### Passage to read
▬▬▬▬▬▬

Renaud Laplanche dreamed of being a yachtsman. He became a fintech pioneer instead – but he’s been forced to navigate some choppy waters in his chosen industry. Jane Lewis reports.
Growing up in the south of France, Renaud Laplanche dreamed of competing for France as a prize-winning yachtsman. His parents persuaded him to take a law degree first, and the would-be ocean adventurer ended up on a completely different tack – launching the trailblazing peer-to-peer platform Lending Club in 2006, taking it public in 2014, and pioneering much of the revolution in new financial technology.
“Soft spoken and unfailingly polite”, as Forbes noted in 2015, Laplanche claimed, with some justification, to
be “transforming” the banking industry – bypassing banks to link would-be borrowers with lenders online. He swiftly established his outfit as the market leader, originating some $20bn in loans and winning copious “disruptive innovator” awards. Then came the shipwreck.
Barely a year after Forbes’s profile, Laplanche was “pulled into a meeting” and told “to resign within 24 hours or he would be fired”, says The Wall Street Journal. An internal review had uncovered “defective controls”, “doctored paperwork”, evidence of loan mis-selling, and a big conflict of interest. Laplanche, it seemed, had taken a stake in a customer fund called Cirrix Capital and, at his urging, the firm had invested, too. Not all board members were aware he was a limited partner in the fund.
Laplanche’s exit “rattled” investors: Lending Club’s shares tanked, and the entire sector was shaken amid fears of a wider unravelling: if the market leader was vulnerable, what might be lurking elsewhere? But it didn’t last long, says the Financial Times. The firm remains the sector leader by volume, originating about $2.4bn of loans a quarter since then.
After taking time off to go hiking with his family in the Alps, Laplanche “resurfaced” last year with a new company, Upgrade. Supporters claim it beats the original Lending Club in tech sophistication and has a better model – selling loans only to institutions, rather than retail investors.

▬▬▬▬▬▬

### Exercise tasks
**a)** In the profile of Renaud Laplanche, what customer fund had he taken a stake in?
**b)** Continue the profile of Renaud Laplanche from its final sentence.

▬▬▬▬▬▬

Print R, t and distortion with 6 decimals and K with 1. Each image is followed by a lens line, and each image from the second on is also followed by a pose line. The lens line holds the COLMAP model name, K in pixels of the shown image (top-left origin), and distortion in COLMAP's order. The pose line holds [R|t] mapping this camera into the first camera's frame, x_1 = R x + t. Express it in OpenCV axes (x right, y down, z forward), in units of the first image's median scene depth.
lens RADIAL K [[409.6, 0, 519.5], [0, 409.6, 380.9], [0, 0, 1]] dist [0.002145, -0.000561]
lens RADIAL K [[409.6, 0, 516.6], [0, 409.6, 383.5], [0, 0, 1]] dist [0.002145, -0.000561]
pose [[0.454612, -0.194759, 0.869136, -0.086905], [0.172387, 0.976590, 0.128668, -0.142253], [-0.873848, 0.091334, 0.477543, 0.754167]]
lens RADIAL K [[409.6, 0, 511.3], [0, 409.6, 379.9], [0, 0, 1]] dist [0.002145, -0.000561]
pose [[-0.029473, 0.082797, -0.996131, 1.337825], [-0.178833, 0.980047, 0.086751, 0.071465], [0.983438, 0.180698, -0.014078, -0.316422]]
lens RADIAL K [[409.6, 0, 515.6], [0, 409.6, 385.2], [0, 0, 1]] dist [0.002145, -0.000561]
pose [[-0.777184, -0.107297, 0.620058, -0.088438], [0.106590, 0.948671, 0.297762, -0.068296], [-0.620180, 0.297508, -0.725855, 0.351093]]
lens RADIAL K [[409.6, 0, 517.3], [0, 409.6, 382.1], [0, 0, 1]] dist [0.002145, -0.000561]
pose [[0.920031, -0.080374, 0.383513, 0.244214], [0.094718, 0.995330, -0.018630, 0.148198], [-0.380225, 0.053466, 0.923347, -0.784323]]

▬▬▬▬▬▬

### Task answers
**a)** Cirrix Capital

**b)**
Laplanche, 48, has had plenty of thrills and spills during his meteoric ascent, says Forbes. His first job was in the Paris office of US law firm Cleary Gottlieb Steen & Hamilton. In the late 1990s he was sent to New York, with the dotcom boom in full swing. He left to found TripleHop Technologies, which featured an early version of an enterprise search engine. It was bought by Oracle for $10m in 2005. Laplanche moved his family to the west coast and launched Lending Club – inspired by the gap between the low rates banks offered savers and the “exorbitant” rates he had to pay on his credit card to cover TripleHop’s early outgoings.
It had seemed a golden career – Laplanche even took up yacht-racing again in a boat “built for serious speed” – though the fallout from the scandal clearly shook him, says BusinessInsider. “I have good days and bad days,” he remarked in October.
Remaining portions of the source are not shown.